Mr. Russell’s second argument is founded on Cardinal Griffin’s affidavit
in which it is stated ” It is an undoubted fact that the practice of the
” religious life by the Carmelite Nuns and other religious is a source
” of great edification to other Catholics—and indeed in innumerable
” cases to non-Catholics—leading them to a higher estimation of spiritual
” things and to a greater striving after their own spiritual perfection and
” that the knowledge that there are men and women who are prepared to
” sacrifice all that the worldly in man holds dear in order to attain a
” greater love of God and union with Him inculcates in them a greater
” estimation of the value and importance of the things which are eternal
” than they would have if they had not these examples before them “. This
argument must be considered on the footing that it has already been decided
that the necessary element of public benefit cannot be directly established
under the first argument—otherwise the Appellant would succeed without
this argument. Mr. Russell relies on a passage in the judgment of Wickens,
V.C., in Cocks v. Manners, ” It is said, in some of the cases, that religious
” purposes are charitable, but that can only be true as to religious services
” tending directly or indirectly towards the instruction or the edification of
” the public “. He says that it is proved by evidence that the public or at
least a sufficient section of the public are edified. I doubt whether Wickens,
V.C.. meant to use the word edification in this sense. But whether he did
or not there must be some limit to the kind of indirect instruction or
edification which will constitute a public benefit. It is hard to imagine any

14

form of religious activity by an organised religious body which does not
have some effect of this kind, and if the words were applied literally the
requirement of public benefit would virtually disappear. Mr. Russell admitted
that it must be a question of degree whether or not in any case the public
benefit is too remote. In this case 1 think it is too remote. Moreover I do
not think that, when a decision has stood for three-quarters of a century
as Cocks v. Manners has, it ought to be reversed on a question of degree
of this kind. No broad principle is here involved. I agree with the view
of Black, J., in Munster & Leinster Bank v. Attorney General ” unless a
” further and sweeping inroad is to be made on the rule against perpetuities,
” the line must be drawn somewhere. Cocks v. Manners has drawn it”.

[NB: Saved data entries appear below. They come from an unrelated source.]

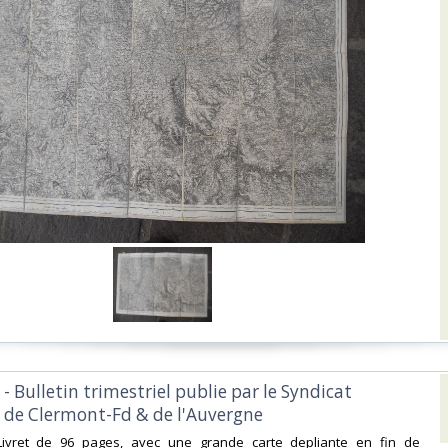
 - Bulletin trimestriel publie par le Syndicat
e de Clermont-Fd & de l'Auvergne‎
Livret de 96 pages, avec une grande carte depliante en fin de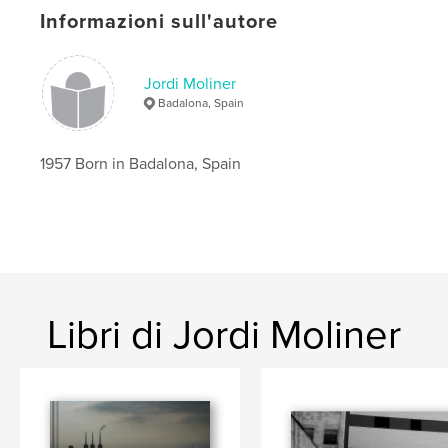
Informazioni sull'autore
Jordi Moliner
Badalona, Spain
1957 Born in Badalona, Spain
Libri di Jordi Moliner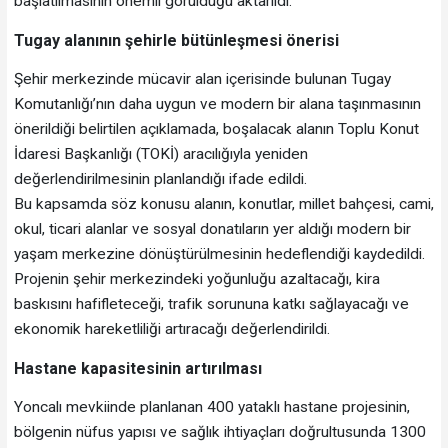
başlatılmasının önemli görüldüğü aktarıldı.
Tugay alanının şehirle bütünleşmesi önerisi
Şehir merkezinde mücavir alan içerisinde bulunan Tugay
Komutanlığı’nın daha uygun ve modern bir alana taşınmasının
önerildiği belirtilen açıklamada, boşalacak alanın Toplu Konut
İdaresi Başkanlığı (TOKİ) aracılığıyla yeniden
değerlendirilmesinin planlandığı ifade edildi.
Bu kapsamda söz konusu alanın, konutlar, millet bahçesi, cami,
okul, ticari alanlar ve sosyal donatıların yer aldığı modern bir
yaşam merkezine dönüştürülmesinin hedeflendiği kaydedildi.
Projenin şehir merkezindeki yoğunluğu azaltacağı, kira
baskısını hafifleteceği, trafik sorununa katkı sağlayacağı ve
ekonomik hareketliliği artıracağı değerlendirildi.
Hastane kapasitesinin artırılması
Yoncalı mevkiinde planlanan 400 yataklı hastane projesinin,
bölgenin nüfus yapısı ve sağlık ihtiyaçları doğrultusunda 1300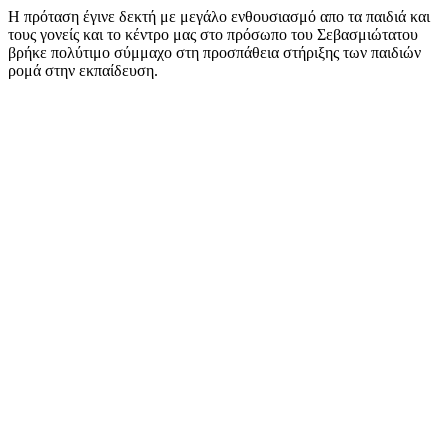
Η πρόταση έγινε δεκτή με μεγάλο ενθουσιασμό απο τα παιδιά και
τους γονείς και το κέντρο μας στο πρόσωπο του Σεβασμιώτατου
βρήκε πολύτιμο σύμμαχο στη προσπάθεια στήριξης των παιδιών
ρομά στην εκπαίδευση.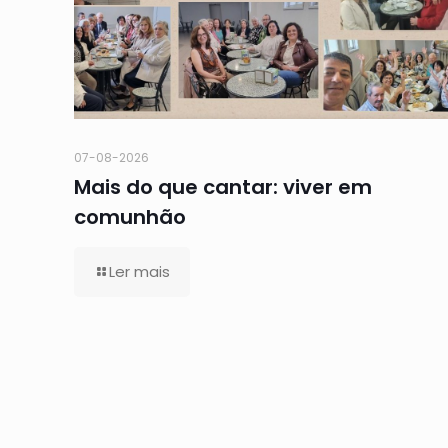
07-08-2026
Mais do que cantar: viver em
comunhão
Ler mais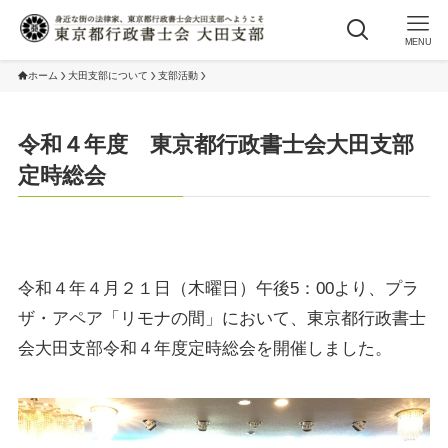
MENU
ホーム
大田支部について
支部活動
令和４年度 東京都行政書士会大田支部
定時総会
令和４年４月２１日（木曜日）午後5：00より、プラ
ザ・アペア「リモナの間」において、東京都行政書士
会大田支部令和４年度定時総会を開催しました。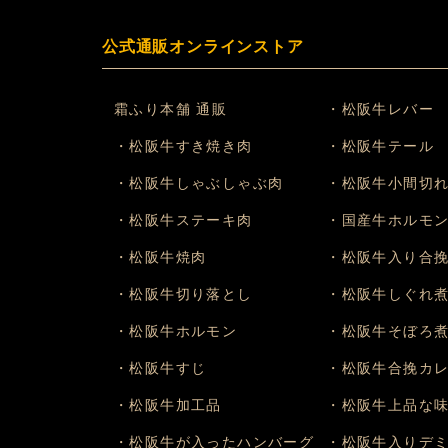
公式通販オンラインストア
霜ふり本舗 通販
・松阪牛レバー
・松阪牛すき焼き肉
・松阪牛テール
・松阪牛しゃぶしゃぶ肉
・松阪牛小間切
・松阪牛ステーキ肉
・国産牛ホルモ
・松阪牛焼肉
・松阪牛入り合
・松阪牛切り落とし
・松阪牛しぐれ
・松阪牛ホルモン
・松阪牛そぼろ
・松阪牛すじ
・松阪牛合挽カ
・松阪牛加工品
・松阪牛上品な
・松阪牛が入ったハンバーグ
・松阪牛入りデ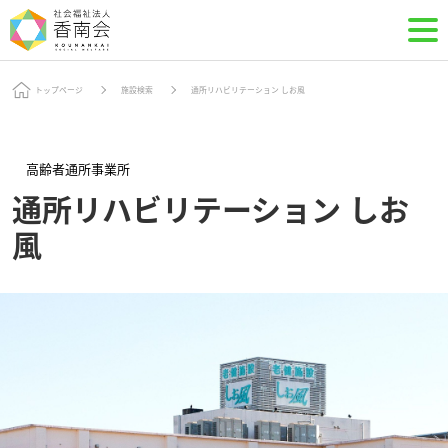
トップページ
施設検索
通所リハビリテーション しお風
高齢者通所事業所
通所リハビリテーション しお
風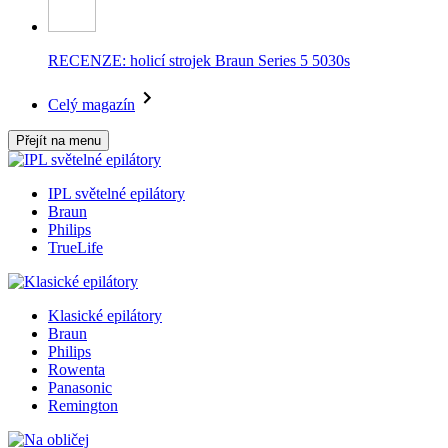
RECENZE: holicí strojek Braun Series 5 5030s
Celý magazín
Přejít na menu
IPL světelné epilátory
Braun
Philips
TrueLife
Klasické epilátory
Braun
Philips
Rowenta
Panasonic
Remington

The third argument submitted by Mr. Russell is of a different character.
It was not submitted to the Court of Appeal. It is that the existence of this
community enables some 20 women to practise religion in a way which
would otherwise be impossible for them ; and that, if the law recognises the
practice of religion as beneficial, it must regard any gift to enable religion
to be practised more fully as a gift for a beneficial purpose. On this argument
the necessary element of public benefit is found in the fact that the 20
persons benefited are not drawn from any limited class but from the whole
body of Roman Catholic women who have a vocation for a contemplative
life. I am prepared to assume that, if the law can regard the purposes of
this community as beneficial, the necessary element of public benefit could
be so found. But this argument, like the last, can only be reached after the
Appellant has failed on the first argument and it has therefore been decided
that the law is disabled from recognising any public benefit resulting from
the existence of the community. Mr. Russell when asked was unable to
cite any authority to the effect that it can be a valid charitable purpose to
assist persons to do something which cannot be shown to have any public
utility. In the absence of authority I can see no reason why this should
be regarded as a valid charitable purpose and therefore I think that this
argument fails.

Accordingly I agree that the appeal must be dismissed.